The authors of SparseDrive emphasize the shortcomings of the prevailing BEV-centric methods that depend heavily on computationally intensive features and simplistic designs. Their solution, SparseDrive, consists of two main components: a symmetric sparse perception module and a parallel motion planner.

  • Symmetric Sparse Perception Module: This module integrates detection, tracking, and online mapping tasks using a symmetric model architecture. By learning a sparse representation of the scene, it efficiently captures both dynamic and static elements of the environment.
  • Parallel Motion Planner: Recognizing the inherent similarities between motion prediction and planning, the authors propose a parallel design where both tasks are performed concurrently. It models planning as a multi-modal problem with a hierarchical planning selection strategy that includes a collision-aware rescore module. This ensures the chosen trajectory is both rational and safe, addressing significant safety concerns.

Experimental Results

The experimental evaluation on the nuScenes dataset demonstrates that SparseDrive substantially surpasses existing state-of-the-art methods across all tasks, including detection, tracking, mapping, motion prediction, and planning.

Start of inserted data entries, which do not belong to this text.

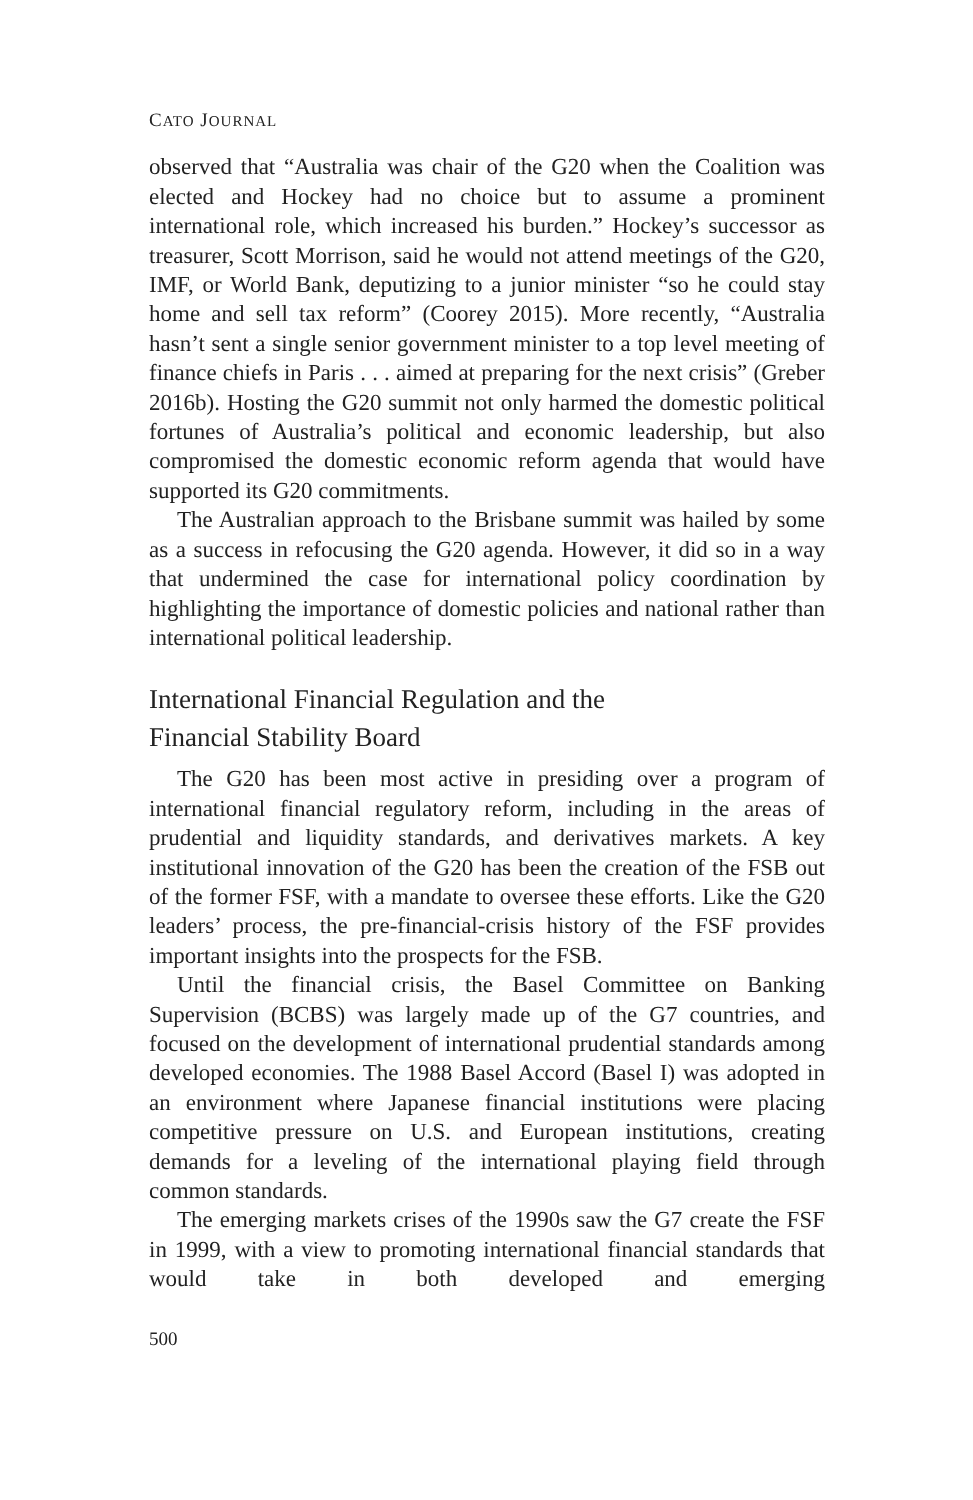CATO JOURNAL
observed that “Australia was chair of the G20 when the Coalition was elected and Hockey had no choice but to assume a prominent international role, which increased his burden.” Hockey’s successor as treasurer, Scott Morrison, said he would not attend meetings of the G20, IMF, or World Bank, deputizing to a junior minister “so he could stay home and sell tax reform” (Coorey 2015). More recently, “Australia hasn’t sent a single senior government minister to a top level meeting of finance chiefs in Paris . . . aimed at preparing for the next crisis” (Greber 2016b). Hosting the G20 summit not only harmed the domestic political fortunes of Australia’s political and economic leadership, but also compromised the domestic economic reform agenda that would have supported its G20 commitments.
The Australian approach to the Brisbane summit was hailed by some as a success in refocusing the G20 agenda. However, it did so in a way that undermined the case for international policy coordination by highlighting the importance of domestic policies and national rather than international political leadership.
International Financial Regulation and the
Financial Stability Board
The G20 has been most active in presiding over a program of international financial regulatory reform, including in the areas of prudential and liquidity standards, and derivatives markets. A key institutional innovation of the G20 has been the creation of the FSB out of the former FSF, with a mandate to oversee these efforts. Like the G20 leaders’ process, the pre-financial-crisis history of the FSF provides important insights into the prospects for the FSB.
Until the financial crisis, the Basel Committee on Banking Supervision (BCBS) was largely made up of the G7 countries, and focused on the development of international prudential standards among developed economies. The 1988 Basel Accord (Basel I) was adopted in an environment where Japanese financial institutions were placing competitive pressure on U.S. and European institutions, creating demands for a leveling of the international playing field through common standards.
The emerging markets crises of the 1990s saw the G7 create the FSF in 1999, with a view to promoting international financial standards that would take in both developed and emerging
500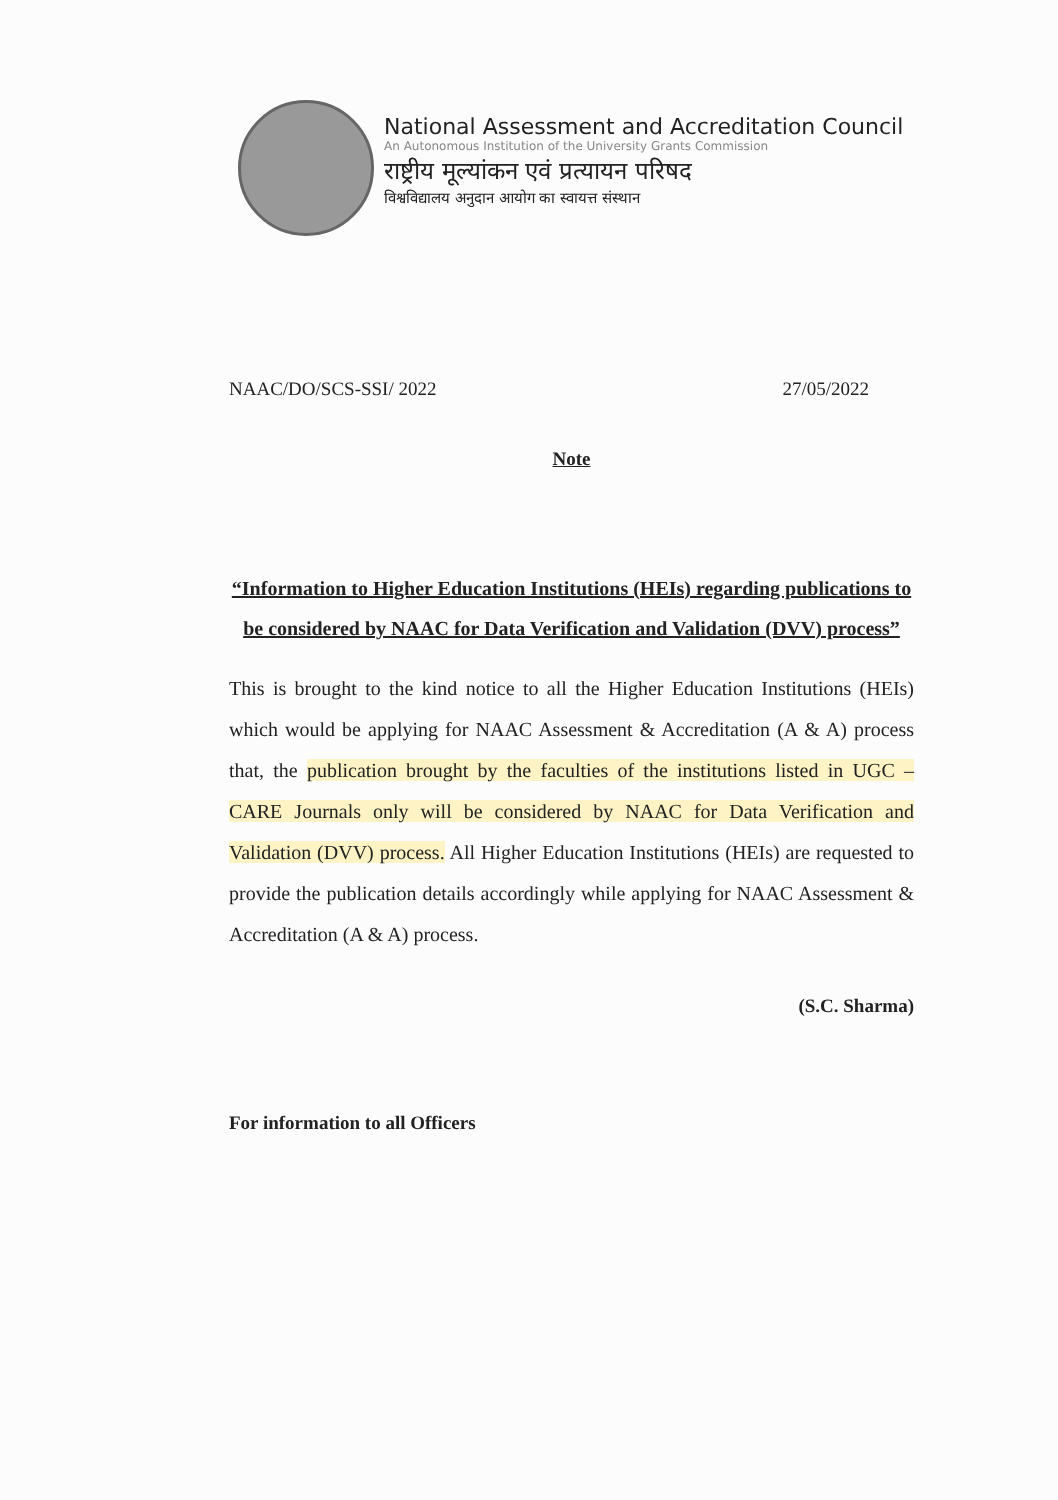National Assessment and Accreditation Council
An Autonomous Institution of the University Grants Commission
राष्ट्रीय मूल्यांकन एवं प्रत्यायन परिषद
विश्वविद्यालय अनुदान आयोग का स्वायत्त संस्थान
NAAC/DO/SCS-SSI/ 2022 27/05/2022
Note
“Information to Higher Education Institutions (HEIs) regarding publications to be considered by NAAC for Data Verification and Validation (DVV) process”
This is brought to the kind notice to all the Higher Education Institutions (HEIs) which would be applying for NAAC Assessment & Accreditation (A & A) process that, the publication brought by the faculties of the institutions listed in UGC – CARE Journals only will be considered by NAAC for Data Verification and Validation (DVV) process. All Higher Education Institutions (HEIs) are requested to provide the publication details accordingly while applying for NAAC Assessment & Accreditation (A & A) process.
(S.C. Sharma)
For information to all Officers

  • Performance Metrics: SparseDrive-B, the base model of the framework, reduces the average L2 error by 19.4% and the collision rate by 71.4% compared to the previous best method, UniAD. SparseDrive-S, a smaller model, also outperforms in all tasks while maintaining superior training and inference efficiency.
  • Efficiency: SparseDrive achieves training speeds up to 7.2 times faster and inference speeds 5 times quicker than previous methods, marking a significant advancement in computational efficiency.

Implications and Future Directions

SparseDrive presents a comprehensive and efficient solution to the challenges faced by end-to-end autonomous driving systems. The sparse scene representation not only enhances performance but also significantly reduces computational demands. The paper's contributions are crucial for advancing autonomous vehicle technologies towards safer and more reliable real-world deployment.

Moving forward, addressing the paper’s limitations includes bridging the performance gap with single-task methods, especially in tasks like online mapping. Additionally, the dataset scale and evaluation metrics could be expanded to further stress-test the capabilities of SparseDrive under varied and complex real-world scenarios. This research sets a promising foundation for future developments in integrating perception, prediction, and planning tasks in autonomous driving.